- WHAT YOU NEED TO DO: Reproduce the records below exactly as they appear, omitting any pictures they contain.

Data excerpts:
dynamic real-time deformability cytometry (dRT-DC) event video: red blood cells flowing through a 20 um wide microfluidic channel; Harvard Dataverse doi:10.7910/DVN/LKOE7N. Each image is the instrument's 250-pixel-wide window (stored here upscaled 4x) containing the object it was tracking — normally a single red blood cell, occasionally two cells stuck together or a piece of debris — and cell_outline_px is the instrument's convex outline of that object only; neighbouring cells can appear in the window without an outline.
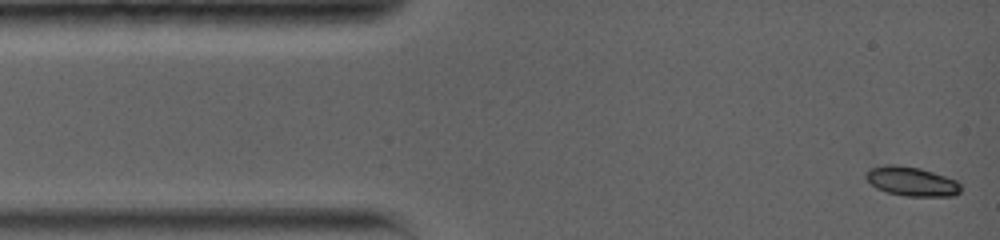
{"species": "common noctule bat (a hibernating species)", "species_latin": "Nyctalus noctula", "temperature_condition": "warm", "stored_images_in_passage": 46, "camera_frame_rate_fps": 5000, "um_per_image_px": 0.085, "animal": {"sex": "female", "body_mass_g": 19.0, "forearm_length_mm": 56.7}, "frame": {"image": 1, "passage_image": 1, "time_ms": 0.0, "image_size_px": [1000, 240], "cell_outline_px": [[960, 192], [952, 196], [904, 196], [888, 192], [876, 188], [864, 176], [864, 172], [868, 168], [888, 164], [892, 164], [920, 168], [956, 180], [960, 184]], "centroid_in_image_um": [77.44, 15.41], "position_along_channel_um": 7.6, "area_um2": 16.13}}
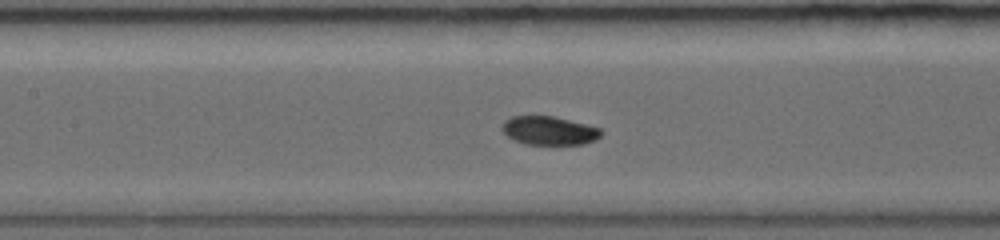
{"frame": {"image": 2, "passage_image": 20, "time_ms": 6.0, "image_size_px": [1000, 240], "cell_outline_px": [[604, 132], [596, 140], [584, 144], [524, 144], [512, 140], [500, 128], [504, 120], [512, 116], [552, 116], [600, 128]], "centroid_in_image_um": [46.65, 11.11], "position_along_channel_um": 160.7, "area_um2": 16.53}}
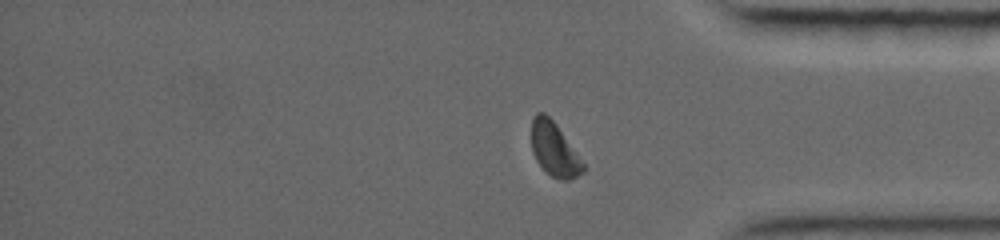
{"frame": {"image": 3, "passage_image": 40, "time_ms": 12.2, "image_size_px": [1000, 240], "cell_outline_px": [[584, 172], [568, 180], [560, 180], [552, 176], [536, 160], [532, 152], [532, 120], [536, 112], [544, 112], [556, 124], [584, 164]], "centroid_in_image_um": [47.1, 12.69], "position_along_channel_um": 388.1, "area_um2": 15.78}, "authors_computed_cell_mechanics": {"area_um2": 16.5019, "velocity_mm_per_s": 3.8045, "shape_relaxation_time_tau1_ms": 2.5853, "shape_relaxation_time_tau2_ms": 5.9679, "deformation_change_tau1": 0.1317, "deformation_change_tau2": 0.0639}}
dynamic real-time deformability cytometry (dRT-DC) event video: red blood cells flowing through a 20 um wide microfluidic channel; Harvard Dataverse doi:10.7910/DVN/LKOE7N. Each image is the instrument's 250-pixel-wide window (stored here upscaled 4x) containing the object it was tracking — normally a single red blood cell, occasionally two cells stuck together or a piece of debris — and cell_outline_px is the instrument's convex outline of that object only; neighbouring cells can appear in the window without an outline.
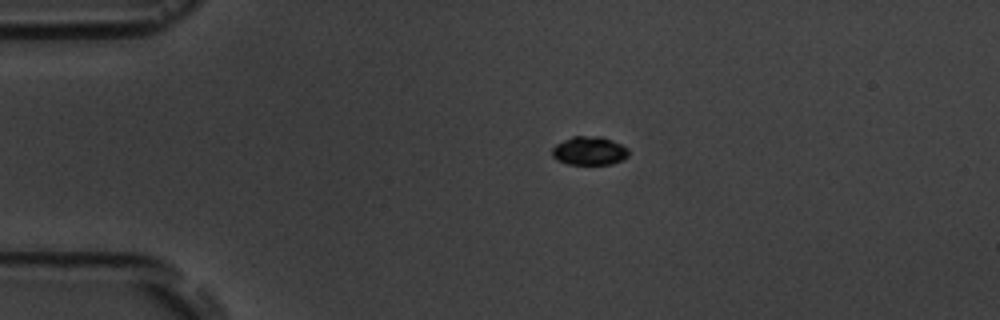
{"species": "common noctule bat (a hibernating species)", "species_latin": "Nyctalus noctula", "temperature_condition": "room temperature", "stored_images_in_passage": 14, "camera_frame_rate_fps": 3000, "um_per_image_px": 0.085, "animal": {"sex": "male", "body_mass_g": 19.5, "forearm_length_mm": 54.6}, "frame": {"image": 1, "passage_image": 3, "time_ms": 2.333, "image_size_px": [1000, 320], "cell_outline_px": [[628, 156], [624, 160], [612, 164], [568, 164], [556, 160], [552, 156], [552, 148], [556, 144], [572, 136], [600, 136], [612, 140], [628, 148]], "centroid_in_image_um": [50.09, 12.82], "position_along_channel_um": 34.9, "area_um2": 12.83}}
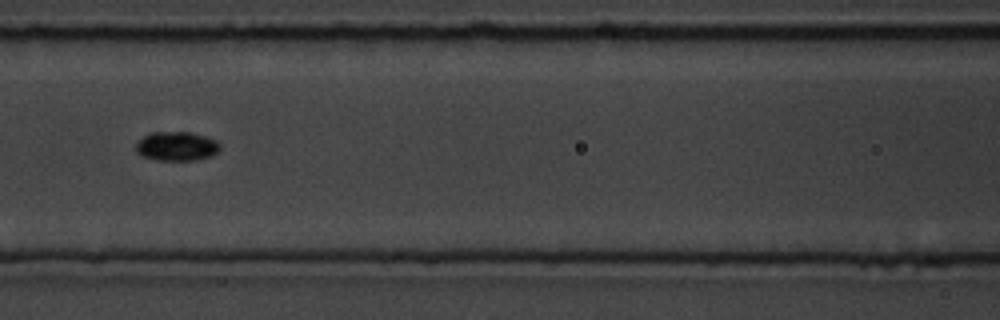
{"frame": {"image": 2, "passage_image": 6, "time_ms": 6.667, "image_size_px": [1000, 320], "cell_outline_px": [[220, 148], [212, 156], [196, 160], [156, 160], [140, 156], [136, 152], [136, 144], [144, 136], [152, 132], [192, 132], [216, 140], [220, 144]], "centroid_in_image_um": [15.01, 12.43], "position_along_channel_um": 151.6, "area_um2": 14.33}}
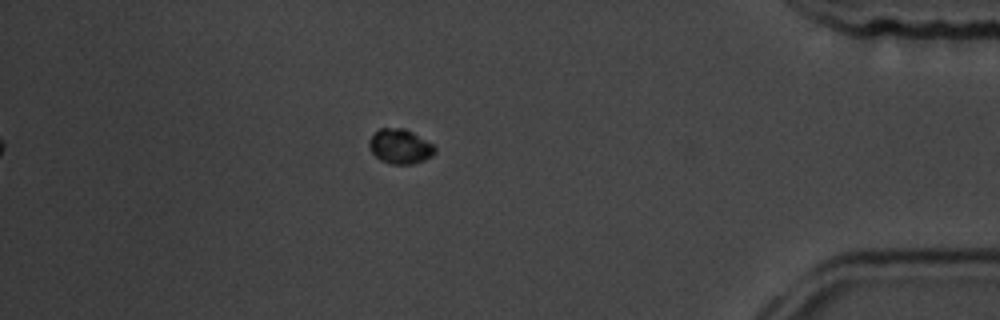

- RESULT BELOW:
dynamic real-time deformability cytometry (dRT-DC) event video: red blood cells flowing through a 20 um wide microfluidic channel; Harvard Dataverse doi:10.7910/DVN/LKOE7N. Each image is the instrument's 250-pixel-wide window (stored here upscaled 4x) containing the object it was tracking — normally a single red blood cell, occasionally two cells stuck together or a piece of debris — and cell_outline_px is the instrument's convex outline of that object only; neighbouring cells can appear in the window without an outline.
{"species": "common noctule bat (a hibernating species)", "species_latin": "Nyctalus noctula", "temperature_condition": "warm", "stored_images_in_passage": 46, "camera_frame_rate_fps": 5000, "um_per_image_px": 0.085, "animal": {"sex": "female", "body_mass_g": 19.0, "forearm_length_mm": 56.7}, "frame": {"image": 1, "passage_image": 1, "time_ms": 0.0, "image_size_px": [1000, 240], "cell_outline_px": [[960, 192], [952, 196], [904, 196], [888, 192], [876, 188], [864, 176], [864, 172], [868, 168], [888, 164], [892, 164], [920, 168], [956, 180], [960, 184]], "centroid_in_image_um": [77.44, 15.41], "position_along_channel_um": 7.6, "area_um2": 16.13}}
{"frame": {"image": 2, "passage_image": 20, "time_ms": 6.0, "image_size_px": [1000, 240], "cell_outline_px": [[604, 132], [596, 140], [584, 144], [524, 144], [512, 140], [500, 128], [504, 120], [512, 116], [552, 116], [600, 128]], "centroid_in_image_um": [46.65, 11.11], "position_along_channel_um": 160.7, "area_um2": 16.53}}
{"frame": {"image": 3, "passage_image": 40, "time_ms": 12.2, "image_size_px": [1000, 240], "cell_outline_px": [[584, 172], [568, 180], [560, 180], [552, 176], [536, 160], [532, 152], [532, 120], [536, 112], [544, 112], [556, 124], [584, 164]], "centroid_in_image_um": [47.1, 12.69], "position_along_channel_um": 388.1, "area_um2": 15.78}, "authors_computed_cell_mechanics": {"area_um2": 16.5019, "velocity_mm_per_s": 3.8045, "shape_relaxation_time_tau1_ms": 2.5853, "shape_relaxation_time_tau2_ms": 5.9679, "deformation_change_tau1": 0.1317, "deformation_change_tau2": 0.0639}}
dynamic real-time deformability cytometry (dRT-DC) event video: red blood cells flowing through a 20 um wide microfluidic channel; Harvard Dataverse doi:10.7910/DVN/LKOE7N. Each image is the instrument's 250-pixel-wide window (stored here upscaled 4x) containing the object it was tracking — normally a single red blood cell, occasionally two cells stuck together or a piece of debris — and cell_outline_px is the instrument's convex outline of that object only; neighbouring cells can appear in the window without an outline.
{"species": "common noctule bat (a hibernating species)", "species_latin": "Nyctalus noctula", "temperature_condition": "room temperature", "stored_images_in_passage": 14, "camera_frame_rate_fps": 3000, "um_per_image_px": 0.085, "animal": {"sex": "male", "body_mass_g": 19.5, "forearm_length_mm": 54.6}, "frame": {"image": 1, "passage_image": 3, "time_ms": 2.333, "image_size_px": [1000, 320], "cell_outline_px": [[628, 156], [624, 160], [612, 164], [568, 164], [556, 160], [552, 156], [552, 148], [556, 144], [572, 136], [600, 136], [612, 140], [628, 148]], "centroid_in_image_um": [50.09, 12.82], "position_along_channel_um": 34.9, "area_um2": 12.83}}
{"frame": {"image": 2, "passage_image": 6, "time_ms": 6.667, "image_size_px": [1000, 320], "cell_outline_px": [[220, 148], [212, 156], [196, 160], [156, 160], [140, 156], [136, 152], [136, 144], [144, 136], [152, 132], [192, 132], [216, 140], [220, 144]], "centroid_in_image_um": [15.01, 12.43], "position_along_channel_um": 151.6, "area_um2": 14.33}}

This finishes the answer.